Each line from the start of the data below through the one containing "- ✅ Unified" must be reproduced exactly.

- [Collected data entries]
BEGIN

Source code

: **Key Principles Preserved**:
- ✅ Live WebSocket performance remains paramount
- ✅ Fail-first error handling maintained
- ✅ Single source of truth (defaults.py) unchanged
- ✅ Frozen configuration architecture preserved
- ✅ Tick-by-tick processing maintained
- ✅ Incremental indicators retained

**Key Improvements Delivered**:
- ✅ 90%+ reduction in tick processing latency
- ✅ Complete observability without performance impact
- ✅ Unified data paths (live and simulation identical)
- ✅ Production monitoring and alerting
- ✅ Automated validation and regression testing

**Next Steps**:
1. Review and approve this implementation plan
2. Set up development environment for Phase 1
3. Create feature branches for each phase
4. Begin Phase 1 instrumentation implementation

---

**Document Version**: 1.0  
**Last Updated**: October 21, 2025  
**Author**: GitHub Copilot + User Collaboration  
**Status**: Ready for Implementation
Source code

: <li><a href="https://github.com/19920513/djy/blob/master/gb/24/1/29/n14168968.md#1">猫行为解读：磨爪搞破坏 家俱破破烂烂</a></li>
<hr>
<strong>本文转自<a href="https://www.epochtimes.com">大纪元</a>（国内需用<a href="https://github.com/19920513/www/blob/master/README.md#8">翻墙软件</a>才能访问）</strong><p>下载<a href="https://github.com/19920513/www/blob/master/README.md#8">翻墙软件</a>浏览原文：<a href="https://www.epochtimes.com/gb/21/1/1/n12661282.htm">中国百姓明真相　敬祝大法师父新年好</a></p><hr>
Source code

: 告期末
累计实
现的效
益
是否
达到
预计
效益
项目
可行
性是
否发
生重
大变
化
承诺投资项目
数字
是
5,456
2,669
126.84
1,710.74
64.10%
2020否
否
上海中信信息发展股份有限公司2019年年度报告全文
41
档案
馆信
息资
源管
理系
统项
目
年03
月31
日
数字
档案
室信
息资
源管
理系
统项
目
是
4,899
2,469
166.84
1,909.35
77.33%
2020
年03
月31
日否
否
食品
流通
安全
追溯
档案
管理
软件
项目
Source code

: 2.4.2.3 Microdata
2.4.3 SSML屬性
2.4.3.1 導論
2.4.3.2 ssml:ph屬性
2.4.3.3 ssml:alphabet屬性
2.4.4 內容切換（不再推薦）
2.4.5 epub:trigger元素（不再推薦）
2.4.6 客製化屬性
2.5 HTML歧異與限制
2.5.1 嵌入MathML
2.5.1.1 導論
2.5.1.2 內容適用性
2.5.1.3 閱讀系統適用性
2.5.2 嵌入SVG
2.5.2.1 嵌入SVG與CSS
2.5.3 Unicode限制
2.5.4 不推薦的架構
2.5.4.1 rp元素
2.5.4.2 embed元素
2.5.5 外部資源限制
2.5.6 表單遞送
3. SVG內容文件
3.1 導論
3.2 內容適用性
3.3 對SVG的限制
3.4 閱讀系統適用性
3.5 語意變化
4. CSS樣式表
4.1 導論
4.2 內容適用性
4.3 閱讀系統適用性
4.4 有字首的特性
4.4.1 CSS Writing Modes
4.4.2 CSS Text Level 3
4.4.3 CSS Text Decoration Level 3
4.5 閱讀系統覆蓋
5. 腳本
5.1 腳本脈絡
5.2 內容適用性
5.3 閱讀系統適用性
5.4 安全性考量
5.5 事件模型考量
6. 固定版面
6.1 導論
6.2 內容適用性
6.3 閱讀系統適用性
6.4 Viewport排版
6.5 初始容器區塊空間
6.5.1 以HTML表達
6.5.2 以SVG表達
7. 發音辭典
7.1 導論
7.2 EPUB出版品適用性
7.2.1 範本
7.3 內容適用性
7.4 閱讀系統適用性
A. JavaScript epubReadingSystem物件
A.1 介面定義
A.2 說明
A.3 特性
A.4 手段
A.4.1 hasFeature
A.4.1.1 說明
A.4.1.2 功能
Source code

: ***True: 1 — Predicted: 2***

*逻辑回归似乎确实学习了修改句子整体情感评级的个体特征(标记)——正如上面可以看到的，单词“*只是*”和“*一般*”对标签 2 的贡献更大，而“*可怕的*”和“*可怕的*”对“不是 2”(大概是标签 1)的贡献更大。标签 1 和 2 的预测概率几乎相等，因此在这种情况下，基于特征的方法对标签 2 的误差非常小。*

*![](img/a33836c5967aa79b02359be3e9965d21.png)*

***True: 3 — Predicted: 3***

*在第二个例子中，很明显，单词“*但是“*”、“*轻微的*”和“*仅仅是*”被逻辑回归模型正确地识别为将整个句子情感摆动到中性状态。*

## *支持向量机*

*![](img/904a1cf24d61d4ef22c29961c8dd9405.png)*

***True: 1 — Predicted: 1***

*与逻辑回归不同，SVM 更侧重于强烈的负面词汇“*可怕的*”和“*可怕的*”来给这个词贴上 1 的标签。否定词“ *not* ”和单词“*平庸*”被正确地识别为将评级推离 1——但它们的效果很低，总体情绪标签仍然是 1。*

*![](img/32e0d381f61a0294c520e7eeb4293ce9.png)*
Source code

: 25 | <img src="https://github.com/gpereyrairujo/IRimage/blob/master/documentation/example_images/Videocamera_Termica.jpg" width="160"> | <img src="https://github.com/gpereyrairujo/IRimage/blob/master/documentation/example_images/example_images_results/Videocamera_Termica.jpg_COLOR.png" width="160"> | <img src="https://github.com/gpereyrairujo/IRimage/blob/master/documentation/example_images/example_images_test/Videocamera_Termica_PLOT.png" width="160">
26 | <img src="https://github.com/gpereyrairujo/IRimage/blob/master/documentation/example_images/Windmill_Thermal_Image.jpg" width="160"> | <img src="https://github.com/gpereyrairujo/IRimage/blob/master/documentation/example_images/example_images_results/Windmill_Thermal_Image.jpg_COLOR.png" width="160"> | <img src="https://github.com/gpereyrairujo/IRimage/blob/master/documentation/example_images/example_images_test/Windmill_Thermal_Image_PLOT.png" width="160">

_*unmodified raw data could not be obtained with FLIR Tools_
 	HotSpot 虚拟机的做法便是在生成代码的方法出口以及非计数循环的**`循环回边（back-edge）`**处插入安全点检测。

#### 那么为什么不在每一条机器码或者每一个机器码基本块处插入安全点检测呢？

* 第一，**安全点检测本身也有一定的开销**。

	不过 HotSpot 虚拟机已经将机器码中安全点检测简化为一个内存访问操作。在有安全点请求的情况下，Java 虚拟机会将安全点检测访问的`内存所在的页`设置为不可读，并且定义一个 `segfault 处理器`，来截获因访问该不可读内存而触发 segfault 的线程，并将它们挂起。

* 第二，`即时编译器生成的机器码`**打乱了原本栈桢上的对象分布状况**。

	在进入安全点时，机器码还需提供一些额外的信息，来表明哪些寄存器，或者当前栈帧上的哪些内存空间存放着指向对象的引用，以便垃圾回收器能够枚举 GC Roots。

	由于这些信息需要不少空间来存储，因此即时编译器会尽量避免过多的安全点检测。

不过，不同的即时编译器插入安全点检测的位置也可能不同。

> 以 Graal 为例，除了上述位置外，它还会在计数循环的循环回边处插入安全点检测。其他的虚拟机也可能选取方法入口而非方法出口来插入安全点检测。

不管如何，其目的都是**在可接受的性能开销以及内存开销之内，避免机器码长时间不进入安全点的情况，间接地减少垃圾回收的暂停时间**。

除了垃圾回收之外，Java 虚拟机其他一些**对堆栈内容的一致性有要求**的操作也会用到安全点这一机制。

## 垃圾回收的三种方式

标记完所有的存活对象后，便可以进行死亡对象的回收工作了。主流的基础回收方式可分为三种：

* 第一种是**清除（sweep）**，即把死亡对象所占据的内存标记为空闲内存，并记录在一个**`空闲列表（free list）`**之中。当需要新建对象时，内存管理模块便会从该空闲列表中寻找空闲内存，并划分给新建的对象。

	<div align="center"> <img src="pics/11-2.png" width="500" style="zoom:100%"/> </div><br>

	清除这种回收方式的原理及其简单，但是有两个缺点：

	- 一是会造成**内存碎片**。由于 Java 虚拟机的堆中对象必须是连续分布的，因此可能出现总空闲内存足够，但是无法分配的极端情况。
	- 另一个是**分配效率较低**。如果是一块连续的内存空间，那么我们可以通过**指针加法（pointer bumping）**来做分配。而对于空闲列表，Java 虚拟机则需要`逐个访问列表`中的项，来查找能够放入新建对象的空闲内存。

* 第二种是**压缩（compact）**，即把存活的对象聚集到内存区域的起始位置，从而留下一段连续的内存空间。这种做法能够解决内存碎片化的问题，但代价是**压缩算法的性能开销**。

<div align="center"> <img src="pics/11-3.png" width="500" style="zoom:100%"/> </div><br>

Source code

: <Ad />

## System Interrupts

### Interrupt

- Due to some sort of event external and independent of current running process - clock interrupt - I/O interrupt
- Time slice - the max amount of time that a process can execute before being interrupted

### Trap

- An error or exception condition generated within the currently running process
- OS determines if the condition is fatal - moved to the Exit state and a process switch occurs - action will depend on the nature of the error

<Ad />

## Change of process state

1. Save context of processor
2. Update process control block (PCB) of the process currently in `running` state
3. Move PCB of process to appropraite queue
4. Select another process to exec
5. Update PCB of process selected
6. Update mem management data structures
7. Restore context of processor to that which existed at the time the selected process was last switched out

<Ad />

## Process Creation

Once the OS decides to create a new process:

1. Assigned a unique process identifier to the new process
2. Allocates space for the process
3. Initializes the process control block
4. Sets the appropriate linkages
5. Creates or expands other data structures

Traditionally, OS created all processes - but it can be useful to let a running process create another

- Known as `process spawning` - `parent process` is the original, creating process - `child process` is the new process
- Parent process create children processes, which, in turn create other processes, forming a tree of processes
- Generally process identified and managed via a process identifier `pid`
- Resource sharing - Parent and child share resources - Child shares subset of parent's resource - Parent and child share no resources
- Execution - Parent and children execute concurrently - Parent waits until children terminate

END

- [RESPONSE FOR THIS EXERCISE]
Source code

: **Key Principles Preserved**:
- ✅ Live WebSocket performance remains paramount
- ✅ Fail-first error handling maintained
- ✅ Single source of truth (defaults.py) unchanged
- ✅ Frozen configuration architecture preserved
- ✅ Tick-by-tick processing maintained
- ✅ Incremental indicators retained

**Key Improvements Delivered**:
- ✅ 90%+ reduction in tick processing latency
- ✅ Complete observability without performance impact
- ✅ Unified data paths (live and simulation identical)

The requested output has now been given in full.